Mr MacAlpine said: “There are a lot of commercial sites in suburban locations and towns and major cities today that were once quite viable retail which are no longer retail today. So we see our business model as being quite well suited to the regeneration of brownfield sites in major towns and cities, and part of [the] changeover and the contraction of retail space in these locations with conversion back to various forms of residential, of which we are part.”
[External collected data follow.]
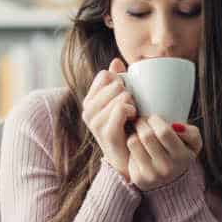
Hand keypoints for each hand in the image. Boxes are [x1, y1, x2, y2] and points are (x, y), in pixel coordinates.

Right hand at [82, 58, 137, 180]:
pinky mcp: (105, 132)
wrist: (127, 160)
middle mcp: (88, 111)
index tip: (126, 95)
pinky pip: (121, 108)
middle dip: (128, 92)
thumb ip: (118, 81)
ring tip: (133, 115)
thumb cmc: (127, 128)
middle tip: (131, 108)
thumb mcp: (121, 102)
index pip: (104, 75)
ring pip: (119, 95)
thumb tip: (116, 61)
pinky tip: (133, 118)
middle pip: (114, 83)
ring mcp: (94, 122)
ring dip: (132, 103)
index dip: (120, 81)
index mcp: (90, 101)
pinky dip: (131, 111)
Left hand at [127, 115, 202, 190]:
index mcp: (182, 156)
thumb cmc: (179, 154)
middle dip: (142, 123)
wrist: (171, 182)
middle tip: (143, 122)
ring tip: (140, 133)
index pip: (164, 132)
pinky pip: (128, 153)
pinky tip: (138, 146)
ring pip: (133, 142)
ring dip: (135, 133)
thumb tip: (175, 126)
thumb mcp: (193, 143)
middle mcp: (167, 168)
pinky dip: (132, 146)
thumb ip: (191, 132)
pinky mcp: (138, 178)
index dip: (155, 120)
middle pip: (146, 135)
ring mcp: (151, 174)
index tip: (153, 118)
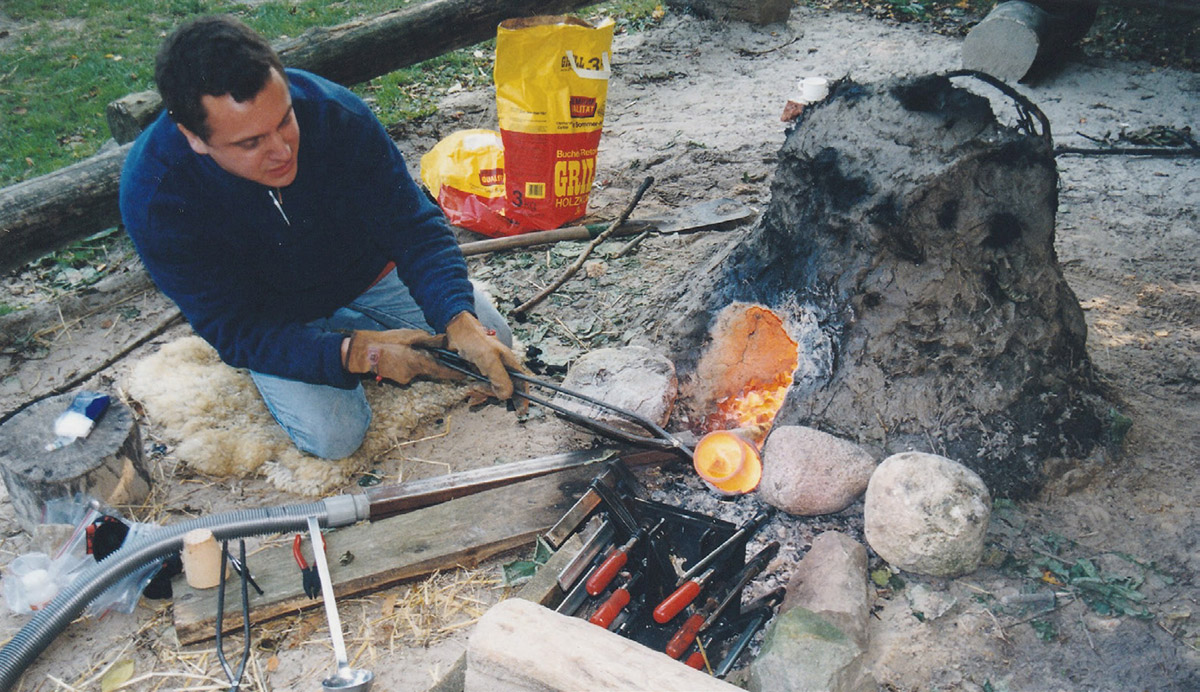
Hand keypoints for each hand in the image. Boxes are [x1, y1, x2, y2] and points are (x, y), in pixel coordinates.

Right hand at [343, 329, 461, 384]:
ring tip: (407, 350)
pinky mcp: (398, 381)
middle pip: (431, 371)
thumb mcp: (410, 336)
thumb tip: (443, 342)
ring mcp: (406, 379)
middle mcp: (414, 374)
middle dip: (436, 365)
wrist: (365, 353)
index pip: (442, 370)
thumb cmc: (388, 341)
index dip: (455, 373)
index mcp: (419, 362)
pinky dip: (408, 366)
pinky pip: (409, 373)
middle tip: (439, 358)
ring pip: (419, 371)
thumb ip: (428, 341)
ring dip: (418, 362)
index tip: (466, 375)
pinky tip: (399, 357)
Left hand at [444, 312, 524, 402]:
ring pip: (492, 389)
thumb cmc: (474, 340)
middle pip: (505, 389)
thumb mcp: (488, 359)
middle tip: (479, 392)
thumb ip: (499, 377)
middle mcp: (502, 366)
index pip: (522, 382)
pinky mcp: (480, 371)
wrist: (455, 330)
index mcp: (509, 362)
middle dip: (494, 394)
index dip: (523, 397)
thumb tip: (506, 395)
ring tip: (471, 389)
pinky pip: (482, 386)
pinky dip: (477, 390)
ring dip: (483, 392)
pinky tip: (470, 388)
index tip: (521, 411)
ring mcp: (490, 369)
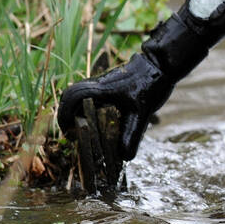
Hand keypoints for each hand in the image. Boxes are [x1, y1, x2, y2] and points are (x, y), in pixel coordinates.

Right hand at [57, 52, 173, 193]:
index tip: (68, 132)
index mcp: (99, 90)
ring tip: (81, 128)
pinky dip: (86, 105)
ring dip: (76, 109)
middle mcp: (96, 84)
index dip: (64, 116)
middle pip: (70, 96)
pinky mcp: (108, 83)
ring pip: (79, 93)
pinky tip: (97, 119)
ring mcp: (101, 82)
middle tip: (71, 132)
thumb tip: (124, 158)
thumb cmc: (149, 86)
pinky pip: (90, 93)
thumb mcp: (141, 115)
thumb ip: (131, 136)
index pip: (71, 98)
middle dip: (67, 114)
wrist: (160, 65)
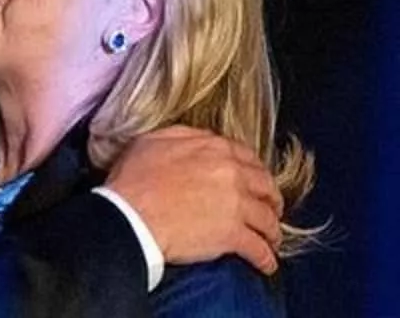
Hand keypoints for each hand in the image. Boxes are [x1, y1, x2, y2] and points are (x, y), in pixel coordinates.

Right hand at [104, 126, 281, 274]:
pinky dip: (265, 259)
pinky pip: (258, 248)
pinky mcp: (232, 235)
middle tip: (270, 208)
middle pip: (265, 186)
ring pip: (267, 218)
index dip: (253, 170)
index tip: (254, 180)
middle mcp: (231, 173)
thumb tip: (195, 140)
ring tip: (271, 239)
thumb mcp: (151, 142)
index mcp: (213, 148)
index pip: (247, 157)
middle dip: (270, 199)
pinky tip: (266, 264)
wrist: (129, 216)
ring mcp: (235, 204)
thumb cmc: (132, 181)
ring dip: (272, 230)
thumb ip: (181, 136)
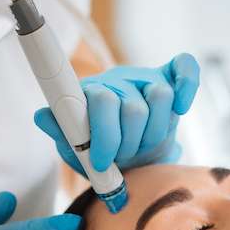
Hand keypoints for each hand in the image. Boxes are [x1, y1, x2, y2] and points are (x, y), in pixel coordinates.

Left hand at [34, 52, 199, 175]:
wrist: (129, 161)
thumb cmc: (101, 153)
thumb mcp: (76, 149)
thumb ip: (61, 131)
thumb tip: (42, 116)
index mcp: (92, 93)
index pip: (101, 99)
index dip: (104, 133)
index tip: (102, 161)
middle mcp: (119, 82)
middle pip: (133, 106)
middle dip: (128, 142)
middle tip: (122, 160)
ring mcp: (147, 81)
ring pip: (161, 96)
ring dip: (153, 133)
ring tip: (142, 149)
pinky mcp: (171, 81)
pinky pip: (185, 69)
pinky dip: (187, 86)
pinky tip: (182, 108)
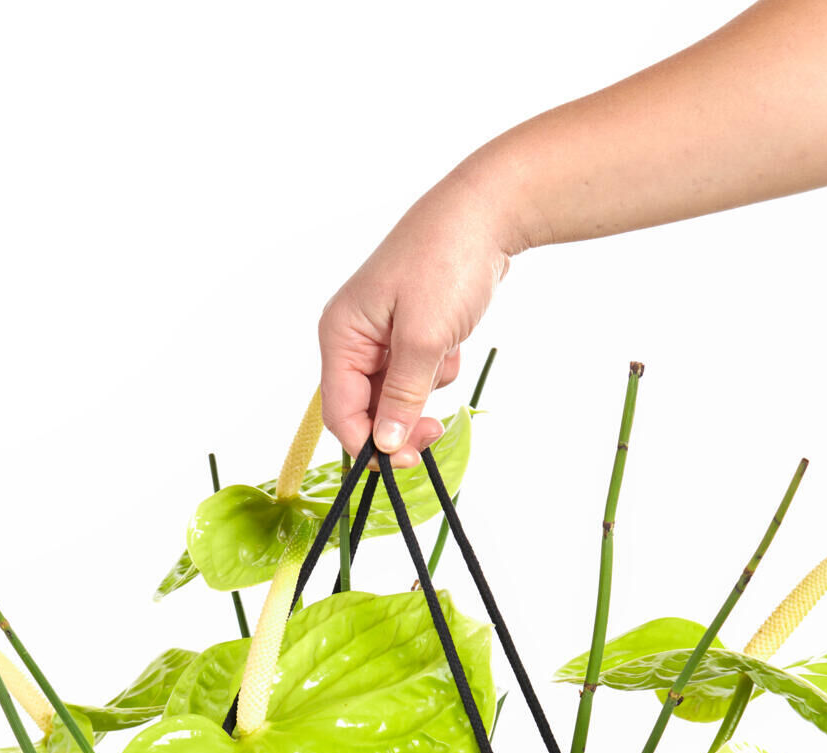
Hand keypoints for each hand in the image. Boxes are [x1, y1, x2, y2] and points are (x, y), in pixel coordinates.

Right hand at [318, 166, 514, 466]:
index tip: (404, 463)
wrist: (485, 214)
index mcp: (341, 334)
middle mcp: (353, 337)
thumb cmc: (445, 261)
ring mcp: (381, 334)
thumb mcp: (423, 338)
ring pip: (394, 394)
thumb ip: (402, 395)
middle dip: (400, 422)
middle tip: (434, 433)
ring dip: (423, 392)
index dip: (369, 445)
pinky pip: (416, 373)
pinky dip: (436, 369)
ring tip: (446, 359)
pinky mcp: (408, 331)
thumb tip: (384, 445)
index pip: (340, 412)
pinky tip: (452, 342)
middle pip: (366, 408)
From a geographic perspective, PHL’s focus will be limited to England, where it has identified “more than enough” demand, but with a nationwide approach.

 

Mr MacAlpine said: “We’ve spent quite a lot of time in the urban areas, so metropolitan authorities, Birmingham, Manchester and the rest, but the reality is we think it’s England-wide. [We] believe that this product is just as viable in the North East and North West of England as it could be in the South West and parts of middle central England.”

 

Mr MacAlpine said that PHL had identified a development “sweet spot” of sites of around 80 apartments, with a single-tenure approach. “Some might be a little bit smaller, some might be a little bit bigger, but that’s the general space.”

 

This could see the provider develop up to 4,000 homes, as funding from its corporate partner kicks in.

 

PHL will build rather than acquire sites, Mr MacAlpine said, adding that its blend of long-term private capital and corporate funding would support it to do this.

 

He added: “Our business plan is quite simple – we are going to be developer, investor, owner, manager of the real estate product we are going to be building for local authorities.”

 

PHL’s launch came as Social Housing reported the emergence of two other for-profit providers backed by major players in the sector in the past week.

 

One, AAIM Housing, sponsored by treasury advisor Centrus, is seeking to raise £1bn of equity to invest primarily in the acquisition of shared ownership and general needs homes.

 

The other, ReSI Homes, which was launched by the people behind real estate investment trust Residential Secure Income (ReSI), is looking to raise up to £2bn of equity from the private markets over the next three years to invest in new build social housing.